This pizza is like alot of the best pies you’ll ever make or taste: Time consuming in its preparation, simple in its bake, rewarding in its taste. Take a bite and enjoy velvety and sharp gruyere, meaty oxtail, crunchy-sweet cippolini onions and marrow, extracted from large round femur bones.

It was procuring dem bones that turned out to be the biggest challenge of this pizza. Not cooking them, but getting past cultural stigmas and nasty but (in hindsight) laughable customer service thrown at me by a jerk at the meat counter.

I had rushed to the large chain grocery store to  buy the bones.

“Excuse me sir,” I said as I craned my head over the butcher counter.

“Yup.” A young man in his 20’s tilted his head. His acting skills betrayed him total distain for the middle-aged clod before him.

“Do you have femur bones?”


“Do you have any large bones?”


“Maybe like in yes, or maybe, like in no?” I asked.

“Got dog bones.”

“Are they from cows, or like rawhide?” I continued.

“Rawhide is from cows too,” he muttered triumphantly.

“Yes, I agree, but I asked for bones.”

“Rawhide bones is in isle 18.” He said and turned away.

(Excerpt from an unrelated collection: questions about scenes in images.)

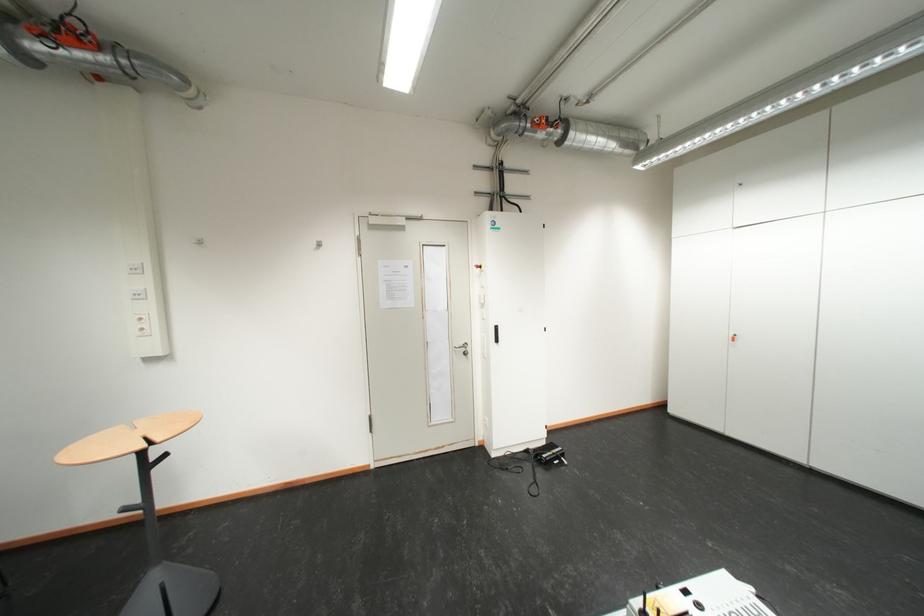
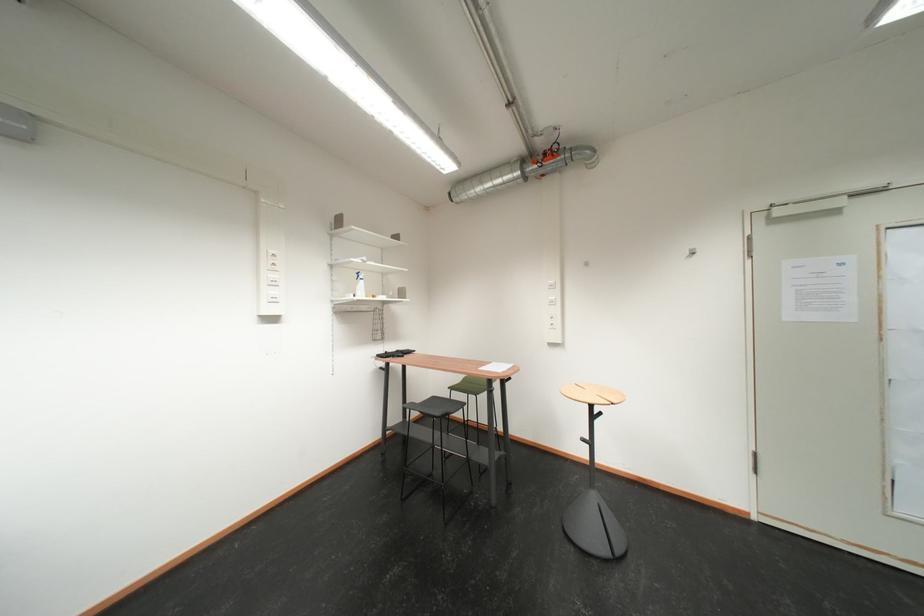
Question: The camera is either moving clockwise (left) or counter-clockwise (right) around the object. The first image is from the beginning of the video and the second image is from the end. Is the camera moving left or right when shooting the video?

Choices:
 (A) Left
 (B) Right

Answer: (B)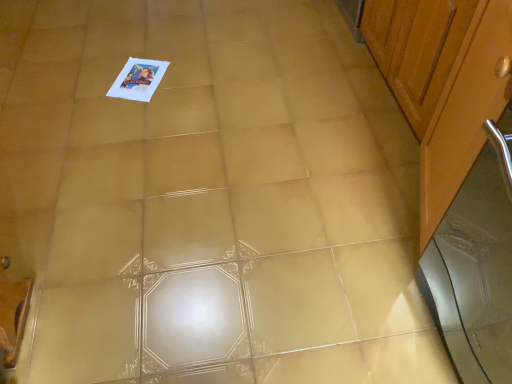
At what (x,y) coordinates should I click in order to perform the action: click on blank area beneath silver metallic screen door at right (from a real-world perspective). Please return your answer as a coordinate pair (x, y). Looking at the image, I should click on (452, 332).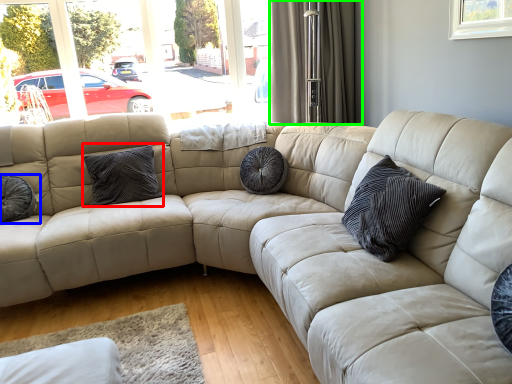
Question: Estimate the real-world distances between objects in this image. Which object is farther from pillow (highlighted by a red box), pillow (highlighted by a blue box) or curtain (highlighted by a green box)?

Choices:
 (A) pillow
 (B) curtain

Answer: (B)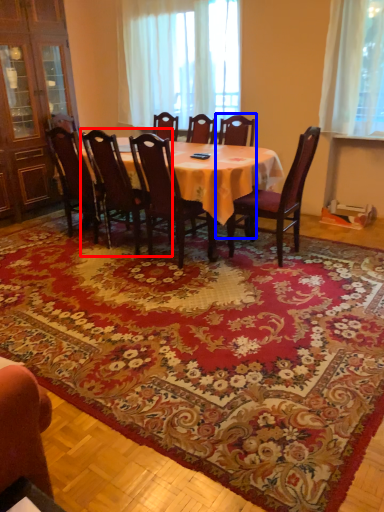
Question: Among these objects, which one is farthest to the camera, chair (highlighted by a red box) or chair (highlighted by a blue box)?

Choices:
 (A) chair
 (B) chair

Answer: (B)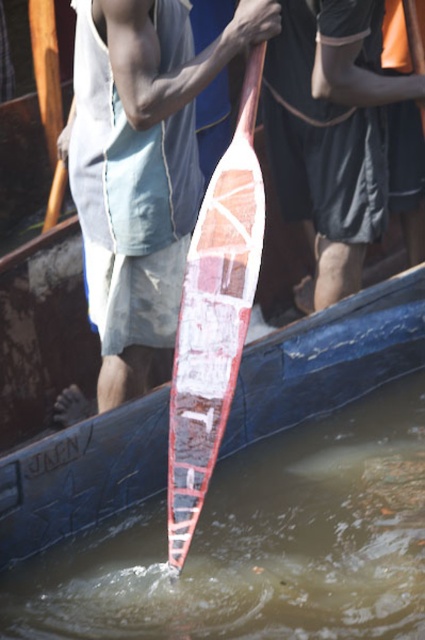
Is translucent water at paddle center wider than matte white paddle at center?

Indeed, translucent water at paddle center has a greater width compared to matte white paddle at center.

Who is more forward, (x=217, y=541) or (x=136, y=42)?

Point (x=136, y=42) is in front.

Find the location of a particular element. translucent water at paddle center is located at coordinates (257, 545).

Between matte white paddle at center and wooden surfboard at center, which one appears on the right side from the viewer's perspective?

wooden surfboard at center

Is point (101, 10) positioned after point (189, 444)?

No.

Find the location of a particular element. matte white paddle at center is located at coordinates (138, 304).

Can you confirm if translucent water at paddle center is smaller than wooden surfboard at center?

Actually, translucent water at paddle center might be larger than wooden surfboard at center.

Locate an element on the screen. This screenshot has height=640, width=425. translucent water at paddle center is located at coordinates (257, 545).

“Hey, Excuse me,” I said, beckoning him back again. This time more forceful. I was now reenacting the same uphill battle I had weeks before when I asked the seafood guy if I could smell the fish. He refused, saying I’d have to buy it first. I finally convinced him to put it 2 feet in front of my nose. It stank.

“May I see the dog bones you have?”

“They ain’t packaged yet.” He turned to let as much air as possible separate him from me.

“Can you go back there and grab one for me and bring it here and show me?” I asked, really loud now.


This is bone marrow that has been sitting in a salty brine for 2 hours and frequently refreshed. It just popped out and all the impurities and blood were pulled out by the water. This you can dredge in flour and saute if you have a light touch and don’t over cook. (It’ll turn to mush) I prefer to roast the marrow in the bone because my dog likes the bones roasted after I take the marrow.

He looked over his shoulder, shook his head and went in the back. I waited as he returned with a femur bone that had a big tapered end like a vase. It was the end of the femur, and did contain some marrow, but because the huge flared end had a thin layer of bone protecting the marrow, it would be hard to get the marrow out in one cylindrical chunk.

“O.K., this is close to what I’m looking for,” I said.  “Only do you have four or five that look more like a pipe than this one?” I asked.

“I don’t know.” He stared at me, scowling. I reverted to my mindset from years of living in Boston.

“Listen man, here’s the deal. If you help me out, I’ll stop acting like a stupid customer with a special request and go away. If you continue to be a jerk about this, I’m gonna find a manager to help me out.” I waited for an escalation, just a nuance of a negative response before completely unloading on this guy who should not be serving customers. None came.

He turned and went into the back for what seemed like 10 minutes (of course he took his time) and returned with four fairly large femur (dog) bones wrapped in plastic. As if to taunt me, all four were pipe bones but just  flared enough to be a hassle getting a chunk out. He slid the package labled “Dog Bones” onto the fancy glass case.

“Thanks for all your tremedous efforts, my kind sir,” I responded. Then I took a chance. “Do you know what I’m gonna do with these?” I asked with enough distain for him to retell our interaction to his co-workers.

He nodded, a scowling but restrained “no.”

“Eat the marrow out of them.”

“Yum.,” he muttered, with an unmistakable nuance of  “I hope you die.”

“Damn blog,” I thought. Then I turned to make my oxtail pizza.

Yesterday morning, I finally saw my doctor because of an incessant pain in my foot that had been nagging me for weeks. He uttered the term “I’ve got some bad news.” My foot had been broken for a some time,  the result of heavy usage and strain, a real stress fracture. Now I am trying to sit on my ass but will attempt the oxtail pie in the morning.

I dream of marrow seeping out of my foot as it sits in a plastic-wrapped tray marked “Dog Bones.” No biggie, just par for the course of the Pizza Goon.